Il QUANTOBASTA di Claudia Giannuli

Mostra personale della scultrice Claudia Giannuli, a cura di Roberta Fiorito, Nico Murri e Francesco Paolo Del Redal 11 febbraio al 11 Marzo presso 'Fabrica Fluxus Art Gallery', in Via Celentano 39 a Bari. Undici lavori chiusi in teca, in cornice ma anche in campane di vetro di mediterranea e sacra memoria oltre ad una video installazione curata da Nico Murri.

“Frammenti che congelano istanti di una narrazione che, procedendo per singoli episodi, parlano della crudele banalità del quotidiano, di frustrazioni e fallimenti, di torbidi sentimenti, senza mai cadere nel patetico ma spesso con ironia, disillusione e anche un pizzico di cinismo. Sculture, quindi, o meglio: microcosmi, osservati come da un cannocchiale rovesciato, a cui ci si avvicina con delicatezza e in religioso silenzio, e con la fragilità della ceramica e dei vetri cristallini, con la minuzia, quasi maniacale, con cui ogni particolare è curato, ti sussurrano sotto voce e poi lentamente si insinuano e si sedimentano.

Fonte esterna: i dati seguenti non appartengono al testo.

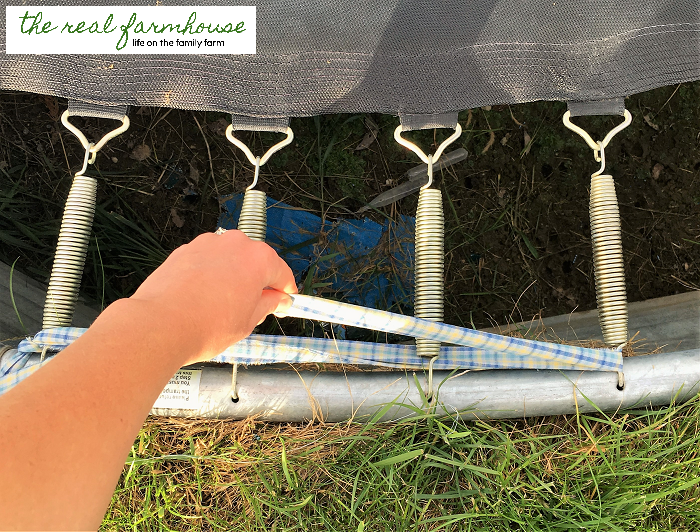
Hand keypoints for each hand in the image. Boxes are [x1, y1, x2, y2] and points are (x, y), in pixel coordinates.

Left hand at [129, 230, 295, 362]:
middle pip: (255, 262)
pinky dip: (210, 275)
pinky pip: (207, 261)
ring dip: (232, 276)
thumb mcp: (249, 321)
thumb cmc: (205, 325)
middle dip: (258, 281)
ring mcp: (208, 244)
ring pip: (230, 259)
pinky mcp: (185, 250)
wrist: (160, 325)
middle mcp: (235, 244)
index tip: (285, 301)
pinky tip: (204, 297)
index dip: (286, 290)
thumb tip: (278, 300)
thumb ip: (268, 304)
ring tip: (224, 305)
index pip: (281, 272)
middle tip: (254, 306)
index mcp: (258, 259)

Queste scatole della memoria ci parlano attraverso “figurine” fortemente semplificate, cifra stilistica che caratterizza il lavoro della Giannuli, essenziali quasi come se il tempo che è passato abbia attuato una sorta di inevitabile stilizzazione che ha lasciato e fatto ricadere solo l’essenza delle “cose”. E le “cose” possono essere tante e affastellate come sul tavolo di “ Tick Tick Tick ” o sotto la gonna de “La vecchia”, oppure semplicemente un paio di forbici sul pavimento, o una goccia di sangue che stilla da un cuore tenuto a guisa di trofeo. Gesti ed espressioni che in qualsiasi caso funzionano come delle micce che innescano epifanie e rimandi. Catalizzatori di memorie e ricordi che sono dell’autrice ma che parlano un linguaggio universale, riferiscono ad un immaginario collettivo.

Analizzando i lavori di Claudia, figlia di questa età contemporanea cresciuta a "pane e internet", salta all’occhio come i numerosi input iconografici, la modalità di composizione e realizzazione dei lavori, attingano a piene mani tanto dalla cultura “alta” quanto da quella “popolare” e dalla cultura di massa senza soluzione di continuità. Recupera un immaginario tradizionale e sacro mescolato a stilemi neo pop derivati dai cartoon e dai manga giapponesi. C’è poi una forte componente “ludica”, non affatto trascurabile. Se già iconograficamente il riferimento al gioco “delle bambole”, dalle classiche casette a Barbie ai più moderni videogiochi, è lampante, non è da sottovalutare il valore simbolico e metaforico che questa scelta assume. Nel tentativo di risistemare e mettere ordine nella moltitudine di sensazioni e memorie, stereotipi e cliché, l’operazione di “miniaturizzazione” del mondo diventa il mezzo attraverso il quale Claudia riesce a prenderne il controllo, ad impossessarsi di paure e inquietudini rendendole così addomesticate per poterle, poi, liberamente ricomporre.

Il gioco diventa, quindi, un tramite attraverso il quale l’artista dà voce a condizioni emotive e sociali burlandosi dello stereotipo e del cliché con l’ironia di chi si sente, in fondo, chiamato in causa.  Il tutto, però, è ben lontano dall’essere assimilabile ad un diario di confessioni autobiografiche o a sfoghi passionali; è un racconto feroce, quello che la Giannuli mette in scena, trattato, certo, con delicatezza, avvolto da delicati toni fiabeschi e onirici che riferiscono ad una sensibilità quasi neo-naive e neofolk, ma giocoso fino in fondo e per questo inevitabilmente crudele.”